Presently, there is no cure or prevention for Alzheimer's disease. However, two different drugs have been approved in the United States for use in the management of this disease. While neither drug has been proven to provide long term relief from the degenerative process of Alzheimer's, at least one of the drugs has recently demonstrated an ability to stop the decline in memory and alertness for 84% of patients studied for a six month period. Further this drug, known as Aricept (produced by Eisai, a Japanese company), does not apparently cause the liver-toxic side effects seen with the other approved drug. Thus, research on drug therapies for the treatment of Alzheimer's disease continue.

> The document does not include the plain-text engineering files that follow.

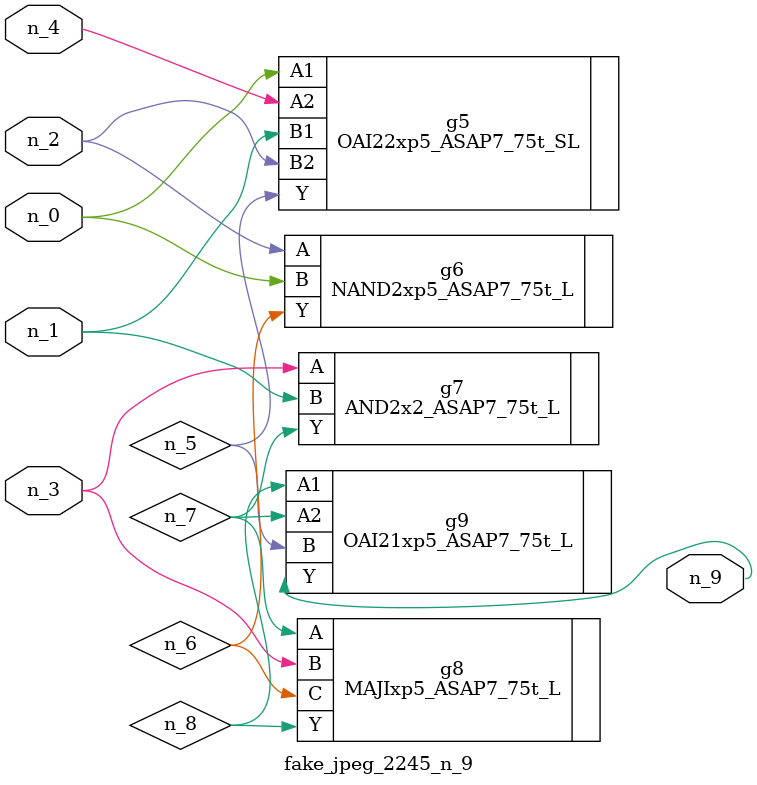
<source format=v>
module fake_jpeg_2245_n_9 (n_3, n_2, n_1, n_0, n_4, n_9);

input n_3;
input n_2;
input n_1;
input n_0;
input n_4;

output n_9;

wire n_8;
wire n_6;
wire n_5;
wire n_7;

OAI22xp5_ASAP7_75t_SL g5 ( 
.A1(n_0),
.A2(n_4),
.B1(n_1),
.B2(n_2),
.Y(n_5)
);

NAND2xp5_ASAP7_75t_L g6 ( 
.A(n_2),
.B(n_0),
.Y(n_6)
);

AND2x2_ASAP7_75t_L g7 ( 
.A(n_3),
.B(n_1),
.Y(n_7)
);

MAJIxp5_ASAP7_75t_L g8 ( 
.A(n_7),
.B(n_3),
.C(n_6),
.Y(n_8)
);

OAI21xp5_ASAP7_75t_L g9 ( 
.A1(n_8),
.A2(n_7),
.B(n_5),
.Y(n_9)
);


endmodule
</source>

Recently, the treatment of dementia disorders by electrical stimulation of specific cranial nerves has been described. U.S. Pat. No. 5,269,303, issued to Wernicke, et al., Dec. 14, 1993, describes stimulation of the vagus nerve to treat patients with dementia, and U.S. Pat. No. 5,540,734, issued to Zabara, Jul. 30, 1996, describes stimulation of one or both of the trigeminal and glossopharyngeal nerves to treat a variety of neurological, medical and psychiatric disorders, including dementia disorders. Each of these patents are hereby incorporated by reference in their entirety. Unfortunately, however, these methods are premised upon implantation of stimulation electrodes directly onto the specified nerve. This not only means that the patient must undergo major surgery to receive treatment, but also that the scope of treatment will be limited to the specific nerves upon which the electrode is implanted. Thus, once implanted, should the device not work to relieve the symptoms of the dementia or, worst, should the nerve stimulation result in intolerable side effects, either the device must be surgically explanted or must be deactivated and left within the patient's body.
Thus, what is needed is an inexpensive non-invasive method of treating neurology-related disorders, such as dementia disorders and/or movement disorders, that will be effective to relieve the very severe symptoms associated therewith. In particular, with respect to movement disorders, such as essential tremor and tremors associated with Parkinson's disease, methods of providing relief for both bilateral hand tremors and head tremors is needed. Similarly, with respect to dementia disorders, such as Alzheimer's disease, even a slowing of the deterioration associated with the disorders would be welcomed.